GIVEN DATA section start

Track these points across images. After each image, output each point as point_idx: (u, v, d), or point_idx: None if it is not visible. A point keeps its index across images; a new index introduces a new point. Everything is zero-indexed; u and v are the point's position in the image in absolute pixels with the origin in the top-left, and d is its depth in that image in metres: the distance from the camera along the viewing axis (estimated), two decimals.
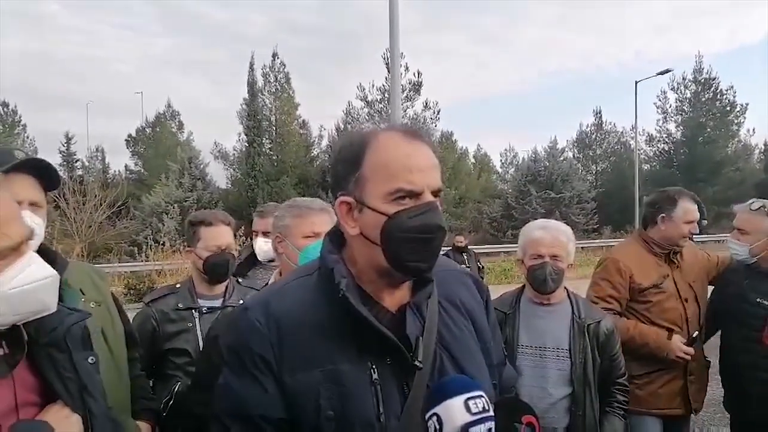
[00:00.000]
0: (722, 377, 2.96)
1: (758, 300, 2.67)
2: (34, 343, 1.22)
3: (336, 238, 1.19)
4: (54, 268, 1.67)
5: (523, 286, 2.45)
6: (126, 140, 35.76)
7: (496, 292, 2.57)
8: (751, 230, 2.73)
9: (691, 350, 2.70)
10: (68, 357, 1.25)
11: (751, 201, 2.85)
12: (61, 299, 1.67)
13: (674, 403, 2.79)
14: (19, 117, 34.10)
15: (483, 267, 9.88)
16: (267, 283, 2.33)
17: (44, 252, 1.71)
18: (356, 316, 1.07)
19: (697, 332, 2.77)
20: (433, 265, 1.13)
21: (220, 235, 2.47)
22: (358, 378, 1.08)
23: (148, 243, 16.44)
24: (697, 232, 2.85)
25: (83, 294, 1.80)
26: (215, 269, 2.45)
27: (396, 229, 1.06)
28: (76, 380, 1.25)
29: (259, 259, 3.13)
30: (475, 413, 1.03)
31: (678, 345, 2.69)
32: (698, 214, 2.87)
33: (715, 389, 3.14)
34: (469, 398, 1.04)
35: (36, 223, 1.58)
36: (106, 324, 1.86)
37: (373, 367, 1.09)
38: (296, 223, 1.94)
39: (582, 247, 16.94)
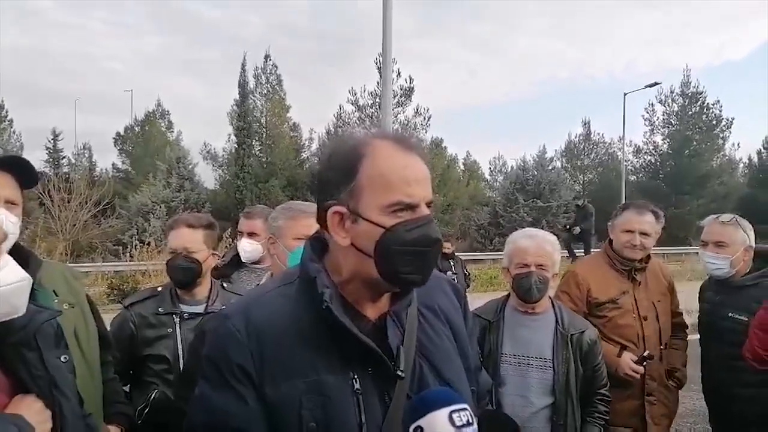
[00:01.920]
0: (704, 394, 2.95)
1: (730, 314, 2.66)
2: (2, 342, 1.20)
3: (317, 245, 1.18)
4: (28, 268, 1.66)
5: (508, 295, 2.45)
6: (114, 138, 35.45)
7: (482, 299, 2.60)
8: (729, 242, 2.71)
9: (640, 369, 2.64)
10: (38, 355, 1.24)
11: (716, 216, 2.82)
12: (33, 299, 1.66)
13: (631, 422, 2.76)
14: (6, 112, 33.66)
15: (469, 274, 9.89)
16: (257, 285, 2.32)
17: (18, 251, 1.68)
18: (339, 327, 1.06)
19: (647, 351, 2.67)
20: (429, 277, 1.12)
21: (177, 237, 2.41)
22: (340, 388, 1.07)
23: (133, 243, 16.28)
24: (636, 243, 2.78)
25: (56, 295, 1.77)
26: (170, 273, 2.40)
27: (393, 241, 1.05)
28: (47, 378, 1.23)
29: (243, 260, 3.10)
30: (459, 426, 1.03)
31: (626, 362, 2.64)
32: (643, 225, 2.80)
33: (696, 400, 3.17)
34: (453, 411, 1.04)
35: (11, 221, 1.57)
36: (79, 325, 1.83)
37: (355, 376, 1.08)
38: (289, 224, 1.97)
39: (568, 256, 17.04)
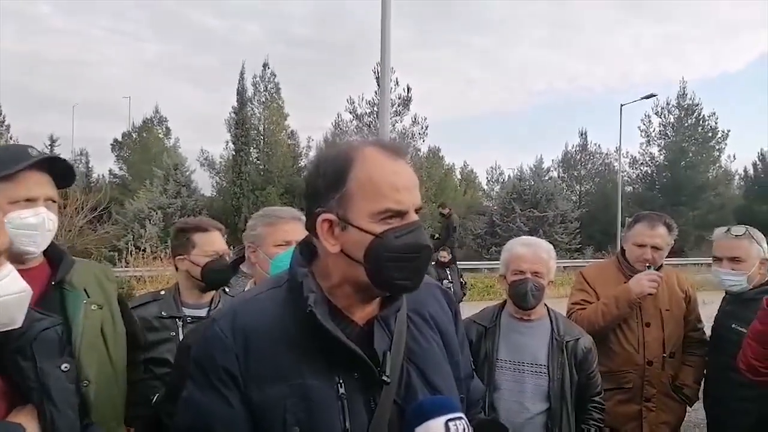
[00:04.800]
0: (704, 406, 2.90)
1: (733, 326, 2.60)
2: (2, 348, 1.19)
3: (306, 249, 1.18)
4: (60, 267, 1.68)
5: (505, 302, 2.47)
6: (111, 144, 35.43)
7: (478, 308, 2.61)
8: (745, 257, 2.62)
9: (656, 273, 2.69)
10: (32, 365, 1.22)
11: (726, 228, 2.73)
12: (63, 299, 1.67)
13: (628, 426, 2.77)
14: (3, 117, 33.60)
15: (466, 283, 9.90)
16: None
17: (53, 249, 1.74)
18: (323, 331, 1.06)
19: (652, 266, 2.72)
20: (419, 283, 1.12)
21: (216, 241, 2.45)
22: (324, 392, 1.07)
23: (129, 249, 16.21)
24: (648, 257, 2.79)
25: (87, 295, 1.77)
26: (215, 275, 2.41)
27: (383, 248, 1.06)
28: (38, 389, 1.21)
29: None
30: None
31: (637, 280, 2.69)
32: (654, 239, 2.80)
33: (692, 412, 3.15)
34: (449, 419, 1.04)
35: (50, 218, 1.63)
36: (106, 326, 1.83)
37: (340, 381, 1.08)
38: (268, 231, 1.96)
39: (564, 267, 17.05)
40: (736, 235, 2.65)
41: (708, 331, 2.95)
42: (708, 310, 3.04)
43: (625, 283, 2.81)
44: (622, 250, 2.99)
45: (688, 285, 3.02)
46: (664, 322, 2.83)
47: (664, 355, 2.83)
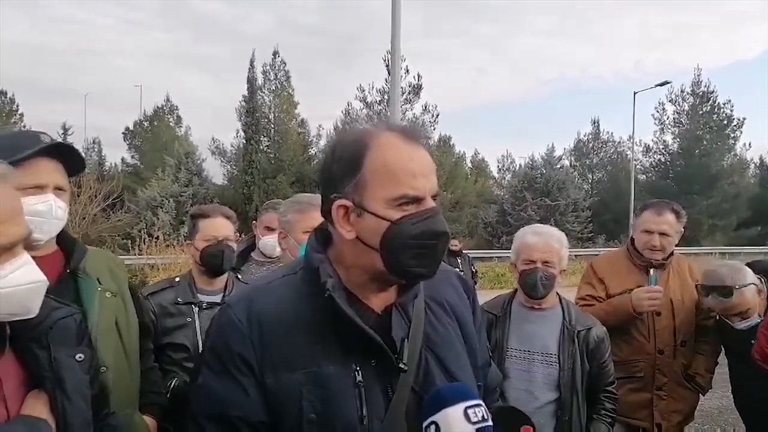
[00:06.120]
0: (739, 412, 2.82)
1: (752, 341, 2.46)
2: (17, 337, 1.20)
3: (321, 236, 1.17)
4: (73, 255, 1.70)
5: (516, 290, 2.46)
6: (123, 133, 35.62)
7: (489, 297, 2.61)
8: (750, 306, 2.55)
9: (657, 289, 2.65)
10: (47, 354, 1.22)
11: (712, 288, 2.58)
12: (77, 287, 1.69)
13: (639, 414, 2.77)
14: (17, 106, 33.91)
15: (477, 271, 9.88)
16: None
17: (65, 237, 1.74)
18: (342, 317, 1.05)
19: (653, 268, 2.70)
20: (436, 271, 1.11)
21: (217, 227, 2.47)
22: (341, 380, 1.06)
23: (141, 236, 16.35)
24: (656, 244, 2.76)
25: (100, 283, 1.78)
26: (210, 260, 2.43)
27: (400, 235, 1.04)
28: (52, 379, 1.21)
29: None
30: (475, 422, 1.02)
31: (637, 294, 2.67)
32: (661, 225, 2.79)
33: (703, 400, 3.13)
34: (468, 407, 1.03)
35: (59, 206, 1.62)
36: (120, 315, 1.84)
37: (357, 368, 1.07)
38: (298, 218, 2.00)
39: (576, 255, 16.95)
40: (726, 297, 2.56)
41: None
42: None
43: (636, 270, 2.82)
44: (632, 240, 2.98)
45: (699, 274, 2.98)
46: (675, 311, 2.82)
47: (675, 344, 2.82)
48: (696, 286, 2.82)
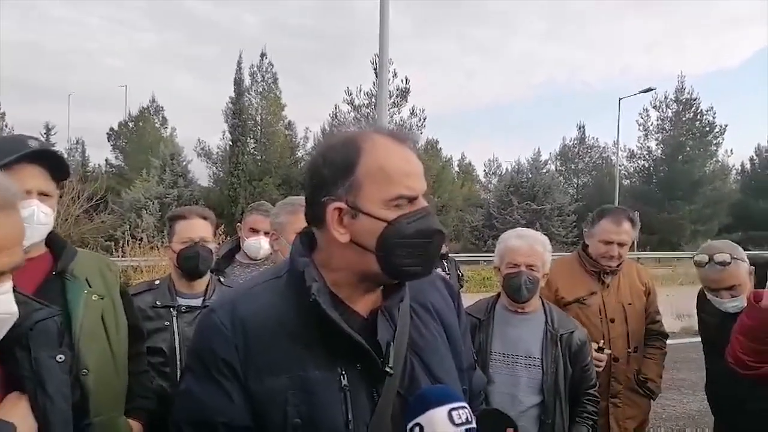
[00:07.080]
0: (711, 407, 2.83)
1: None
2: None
3: (307, 239, 1.17)
4: (63, 256, 1.74)
5: (499, 294, 2.47)
6: (108, 134, 35.23)
7: (474, 300, 2.61)
8: (742, 281, 2.54)
9: (602, 356, 2.61)
10: (27, 354, 1.21)
11: (706, 258, 2.55)
12: (64, 289, 1.70)
13: (598, 421, 2.71)
14: None
15: (463, 275, 9.90)
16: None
17: (55, 240, 1.75)
18: (327, 321, 1.05)
19: (602, 342, 2.65)
20: (431, 269, 1.12)
21: (194, 228, 2.43)
22: (327, 384, 1.05)
23: (125, 238, 16.19)
24: (614, 254, 2.76)
25: (90, 285, 1.77)
26: (186, 262, 2.40)
27: (396, 235, 1.04)
28: (32, 379, 1.20)
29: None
30: (459, 424, 1.02)
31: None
32: (621, 235, 2.78)
33: (685, 403, 3.16)
34: (452, 409, 1.04)
35: (43, 212, 1.63)
36: (108, 317, 1.82)
37: (343, 372, 1.07)
38: (290, 219, 2.01)
39: None
40: (723, 265, 2.53)
41: (681, 323, 2.94)
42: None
43: (588, 277, 2.84)
44: (584, 246, 2.96)
45: (647, 277, 3.04)
46: (627, 317, 2.83)
47: (629, 350, 2.84)
48: (693, 260, 2.68)
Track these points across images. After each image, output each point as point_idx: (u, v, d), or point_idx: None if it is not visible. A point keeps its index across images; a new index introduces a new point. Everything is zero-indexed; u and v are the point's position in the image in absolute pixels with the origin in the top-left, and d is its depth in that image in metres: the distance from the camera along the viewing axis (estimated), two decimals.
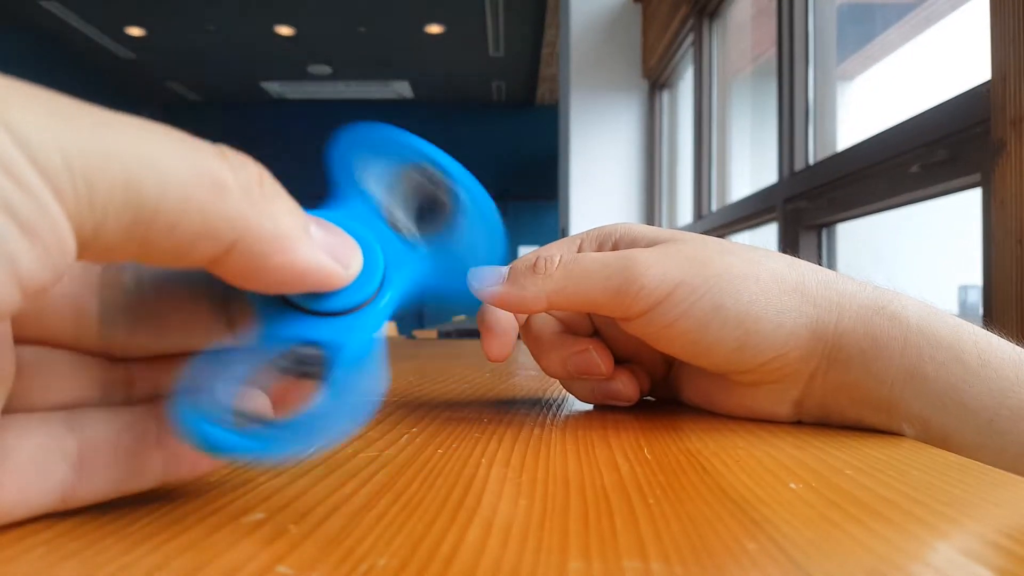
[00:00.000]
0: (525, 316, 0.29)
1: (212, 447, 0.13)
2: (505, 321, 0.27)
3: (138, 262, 0.12)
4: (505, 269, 0.25)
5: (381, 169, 0.17)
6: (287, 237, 0.13)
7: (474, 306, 0.26)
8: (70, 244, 0.11)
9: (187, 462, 0.14)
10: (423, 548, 0.12)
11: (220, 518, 0.14)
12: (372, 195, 0.17)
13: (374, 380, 0.14)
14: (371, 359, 0.15)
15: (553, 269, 0.24)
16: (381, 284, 0.16)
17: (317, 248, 0.14)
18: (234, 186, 0.12)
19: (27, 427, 0.14)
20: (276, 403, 0.15)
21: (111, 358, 0.16)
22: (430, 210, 0.17)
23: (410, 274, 0.16)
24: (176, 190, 0.11)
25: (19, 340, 0.14)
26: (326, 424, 0.13)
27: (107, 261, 0.13)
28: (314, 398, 0.14)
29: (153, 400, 0.15)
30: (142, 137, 0.11)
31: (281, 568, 0.11)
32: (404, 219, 0.17)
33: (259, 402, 0.15)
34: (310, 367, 0.14)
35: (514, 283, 0.24)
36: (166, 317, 0.16)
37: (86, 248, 0.11)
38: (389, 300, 0.16)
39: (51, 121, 0.10)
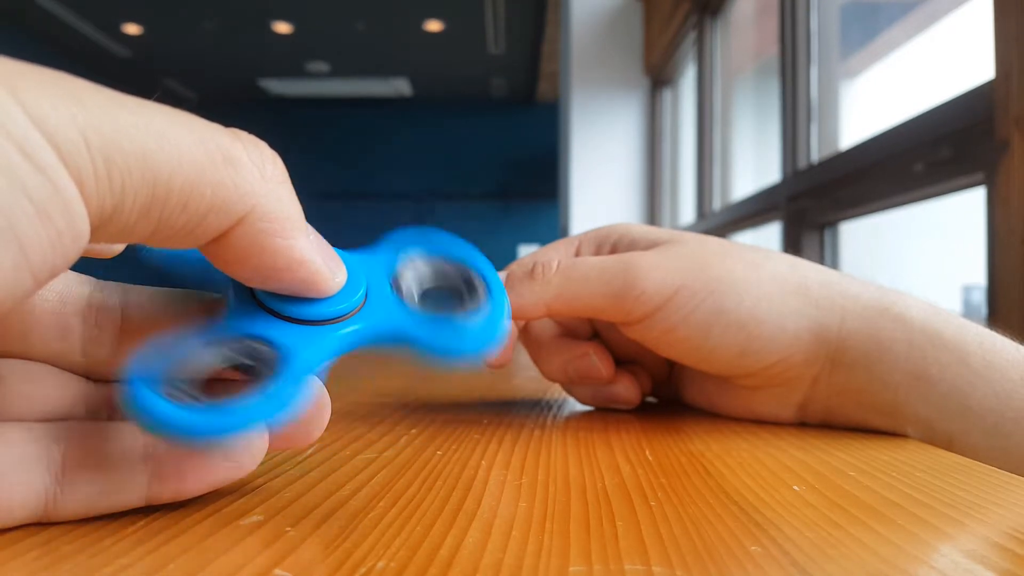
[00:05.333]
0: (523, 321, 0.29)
1: (149, 416, 0.13)
2: None
3: (146, 243, 0.12)
4: (502, 275, 0.25)
5: (417, 253, 0.18)
6: (290, 220, 0.13)
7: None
8: (83, 227, 0.11)
9: (172, 482, 0.14)
10: (422, 551, 0.12)
11: (217, 520, 0.14)
12: (392, 261, 0.17)
13: (304, 396, 0.14)
14: (313, 377, 0.15)
15: (551, 275, 0.24)
16: (354, 313, 0.16)
17: (312, 245, 0.14)
18: (247, 161, 0.12)
19: (10, 435, 0.13)
20: (209, 388, 0.15)
21: (94, 379, 0.16)
22: (441, 296, 0.18)
23: (389, 322, 0.16)
24: (191, 164, 0.11)
25: (1, 354, 0.14)
26: (255, 417, 0.13)
27: (118, 243, 0.13)
28: (249, 391, 0.13)
29: None
30: (154, 114, 0.11)
31: (279, 571, 0.11)
32: (409, 289, 0.17)
33: (201, 379, 0.14)
34: (256, 363, 0.14)
35: (511, 290, 0.24)
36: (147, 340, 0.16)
37: (100, 230, 0.11)
38: (358, 330, 0.16)
39: (66, 99, 0.10)
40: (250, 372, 0.14)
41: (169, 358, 0.14)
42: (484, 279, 0.18)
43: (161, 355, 0.13)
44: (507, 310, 0.17)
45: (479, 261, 0.18)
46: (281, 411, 0.13)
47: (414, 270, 0.18)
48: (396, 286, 0.17)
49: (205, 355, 0.14)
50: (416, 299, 0.17)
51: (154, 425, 0.13)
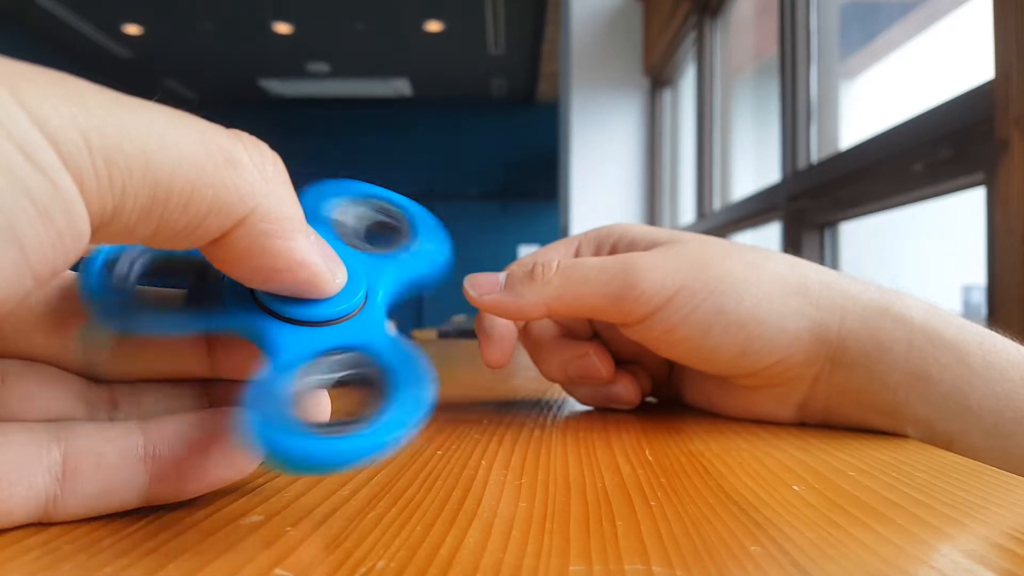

GIVEN DATA section end

● INSTRUCTIONS FOR THE TASK
Only the lines from the one containing "43: (161, 355, 0.13)" through the last line of the entries belong in the answer, given again exactly. Images stay out.

● OUTPUT
43: (161, 355, 0.13)
44: (507, 310, 0.17)
45: (479, 261, 0.18)
46: (281, 411, 0.13)
47: (414, 270, 0.18)
48: (396, 286, 0.17)
49: (205, 355, 0.14)
50: (416, 299, 0.17)
51: (154, 425, 0.13)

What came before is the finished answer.